EXCERPT TO READ:
▬▬▬

# Best pentatonic scale video!!



## knight_yyz (Mar 14, 2015)

I've been practicing the a minor pentatonic for a while. It's the first one you're supposed to learn right? So I'm fairly condident that I can do all 5 positions without too much thinking. Then I started looking at all the scales that need to be learned and I was thinking how the heck do you memorize all that. Then I watched the video below. So I practiced the A minor pentatonic his way, well maybe a slight variation but I can now walk up the neck and be in A minor without too much thought. Then I was thinking, I wonder.... I have no idea what the notes are for the G minor pentatonic. But I applied his lesson, played the G note on the low E string and followed the exact same pattern and I was able to walk up the neck in G minor and have no idea as to what the notes were. I think this is the coolest lesson I have watched to date.


----------



## Guest (Jul 30, 2017)




----------



## Lola (Nov 16, 2014)

This is a really good video! I am already doing this, little did I know.

▬▬▬

EXCERPTED DATA:
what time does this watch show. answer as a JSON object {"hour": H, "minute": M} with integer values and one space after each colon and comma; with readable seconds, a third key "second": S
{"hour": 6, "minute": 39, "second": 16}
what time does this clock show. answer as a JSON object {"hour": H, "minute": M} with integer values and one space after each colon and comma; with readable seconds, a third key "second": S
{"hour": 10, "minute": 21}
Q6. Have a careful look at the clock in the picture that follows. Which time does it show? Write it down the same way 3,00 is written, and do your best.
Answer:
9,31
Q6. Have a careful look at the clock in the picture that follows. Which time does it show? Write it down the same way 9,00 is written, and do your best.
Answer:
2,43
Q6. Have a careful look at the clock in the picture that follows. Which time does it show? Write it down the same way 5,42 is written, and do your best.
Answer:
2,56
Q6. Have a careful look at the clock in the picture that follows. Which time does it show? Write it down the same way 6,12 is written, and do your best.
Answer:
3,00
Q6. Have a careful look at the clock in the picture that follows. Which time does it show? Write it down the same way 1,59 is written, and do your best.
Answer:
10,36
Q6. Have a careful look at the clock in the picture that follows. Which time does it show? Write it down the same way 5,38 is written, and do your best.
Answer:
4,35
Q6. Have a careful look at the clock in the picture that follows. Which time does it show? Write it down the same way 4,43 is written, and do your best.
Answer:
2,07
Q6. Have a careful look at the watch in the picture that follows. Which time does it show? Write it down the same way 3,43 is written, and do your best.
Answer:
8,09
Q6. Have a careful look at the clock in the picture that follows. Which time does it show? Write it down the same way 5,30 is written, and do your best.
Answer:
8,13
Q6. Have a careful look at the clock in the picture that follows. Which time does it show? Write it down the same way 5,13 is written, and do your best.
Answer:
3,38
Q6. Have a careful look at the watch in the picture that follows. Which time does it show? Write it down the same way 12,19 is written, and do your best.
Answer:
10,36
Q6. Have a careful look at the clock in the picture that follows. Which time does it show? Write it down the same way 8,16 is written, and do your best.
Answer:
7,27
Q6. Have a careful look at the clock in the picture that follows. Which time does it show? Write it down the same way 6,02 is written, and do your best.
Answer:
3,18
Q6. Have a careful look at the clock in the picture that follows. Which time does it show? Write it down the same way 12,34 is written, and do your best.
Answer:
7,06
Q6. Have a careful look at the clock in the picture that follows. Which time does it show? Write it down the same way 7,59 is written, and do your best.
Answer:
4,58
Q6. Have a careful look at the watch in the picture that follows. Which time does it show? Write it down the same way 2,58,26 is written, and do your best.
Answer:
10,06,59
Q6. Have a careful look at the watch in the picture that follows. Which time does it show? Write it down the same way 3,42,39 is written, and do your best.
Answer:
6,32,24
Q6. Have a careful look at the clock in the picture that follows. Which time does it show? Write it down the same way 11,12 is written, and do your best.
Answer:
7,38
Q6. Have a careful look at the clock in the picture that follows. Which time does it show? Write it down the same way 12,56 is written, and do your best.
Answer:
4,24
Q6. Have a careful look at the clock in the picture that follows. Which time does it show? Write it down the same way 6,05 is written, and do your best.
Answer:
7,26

▬▬▬

STATED PROBLEM:
Continue the forum thread about the pentatonic scale video, starting after its last post.

TASK ANSWER:
----------



## knight_yyz (Mar 14, 2015)

I know, and the best part is the pattern repeats no matter what your first note is. Why is this the only guy teaching this? A minor pentatonic was getting boring. I'm learning the fingerboard so much faster now


----------



## sulphur (Jun 2, 2011)

That was the first of his vids that I saw.

I had an "aha" moment when he mentioned using your index finger on the root note ascending and the ring finger decending on the scales.
Also, the single pattern makes it easier to digest. I was aware of the shapes of the scales and how they interlocked, but this did help.

I subbed to his channel, he's a Canuck too.


----------



## knight_yyz (Mar 14, 2015)

This lesson felt like an epiphany for me. I watched the video twice, went into the music room and nailed the pattern first time. Now instead of A minor pentatonic ad nauseum, I can pick any "root" and travel up the neck. I keep my Snark turned on so I can see what the notes are as go up an unfamiliar scale.. I'm not memorizing but I figure repetition will help in that regard.


----------



## Dorian2 (Jun 9, 2015)

I like the way that Stich approaches this idea. I learned a slightly (more position and theory intensive) way, but it all comes down to how he does it. A more intense way of learning this is by making yourself start any one Octave scale in any position with every finger on your fret hand. That approach is not for everyone though, it can be brutal and torturous.


----------



## leftysg (Mar 29, 2008)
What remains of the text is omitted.